[Opening Data to use section]

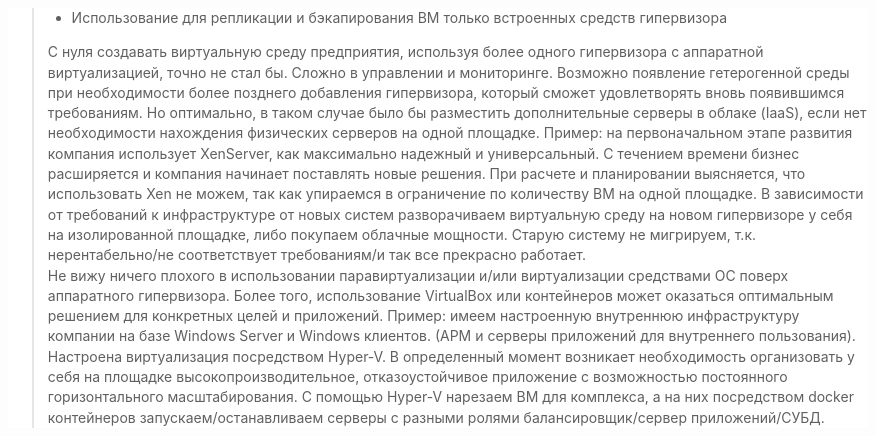 > - Использование для репликации и бэкапирования ВМ только встроенных средств гипервизора
> 
> С нуля создавать виртуальную среду предприятия, используя более одного гипервизора с аппаратной виртуализацией, точно не стал бы. Сложно в управлении и мониторинге. Возможно появление гетерогенной среды при необходимости более позднего добавления гипервизора, который сможет удовлетворять вновь появившимся требованиям. Но оптимально, в таком случае было бы разместить дополнительные серверы в облаке (IaaS), если нет необходимости нахождения физических серверов на одной площадке.
> Пример: на первоначальном этапе развития компания использует XenServer, как максимально надежный и универсальный. С течением времени бизнес расширяется и компания начинает поставлять новые решения. При расчете и планировании выясняется, что использовать Xen не можем, так как упираемся в ограничение по количеству ВМ на одной площадке. В зависимости от требований к инфраструктуре от новых систем разворачиваем виртуальную среду на новом гипервизоре у себя на изолированной площадке, либо покупаем облачные мощности. Старую систему не мигрируем, т.к. нерентабельно/не соответствует требованиям/и так все прекрасно работает.  
> Не вижу ничего плохого в использовании паравиртуализации и/или виртуализации средствами ОС поверх аппаратного гипервизора. Более того, использование VirtualBox или контейнеров может оказаться оптимальным решением для конкретных целей и приложений. Пример: имеем настроенную внутреннюю инфраструктуру компании на базе Windows Server и Windows клиентов. (АРМ и серверы приложений для внутреннего пользования). Настроена виртуализация посредством Hyper-V. В определенный момент возникает необходимость организовать у себя на площадке высокопроизводительное, отказоустойчивое приложение с возможностью постоянного горизонтального масштабирования. С помощью Hyper-V нарезаем ВМ для комплекса, а на них посредством docker контейнеров запускаем/останавливаем серверы с разными ролями балансировщик/сервер приложений/СУБД.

[Closing Data to use section]

__What you need to do__
Could you repeat every entry above exactly, with each picture omitted?

__Task output__
 > - Использование для репликации и бэкапирования ВМ только встроенных средств гипервизора
> 
> С нуля создавать виртуальную среду предприятия, используя более одного гипервизора с аппаратной виртуализацией, точно не стал бы. Сложно в управлении и мониторинге. Возможно появление гетерогенной среды при необходимости более позднего добавления гипервизора, который сможет удовлетворять вновь появившимся требованиям. Но оптимально, в таком случае было бы разместить дополнительные серверы в облаке (IaaS), если нет необходимости нахождения физических серверов на одной площадке.
> Пример: на первоначальном этапе развития компания использует XenServer, как максимально надежный и универсальный. С течением времени бизнес расширяется и компания начинает поставлять новые решения. При расчете и планировании выясняется, что использовать Xen не можем, так как упираемся в ограничение по количеству ВМ на одной площадке. В зависимости от требований к инфраструктуре от новых систем разворачиваем виртуальную среду на новом гипервизоре у себя на изолированной площадке, либо покупаем облачные мощности. Старую систему не мигрируем, т.к. нерентабельно/не соответствует требованиям/и так все прекрасно работает.  
> Не вижу ничего плохого в использовании паравиртуализации и/или виртуализации средствами ОС поверх аппаратного гипервизора. Более того, использование VirtualBox или контейнеров может оказаться оптимальным решением для конкретных целей и приложений. Пример: имеем настроенную внутреннюю инфраструктуру компании на базе Windows Server и Windows клиентов. (АРМ и серверы приложений для внутреннего пользования). Настроена виртуализация посредством Hyper-V. В определенный момент возникает необходимость организовать у себя на площадке высокопроизводительное, отказоустойчивое приложение с возможностью постоянного горизонтального масштабирования. С помощью Hyper-V нарезаем ВМ для комплекса, а на них посредством docker контейнеров запускаем/останавливаем серверы с разными ролями балансировщик/сервер приложений/СУБД.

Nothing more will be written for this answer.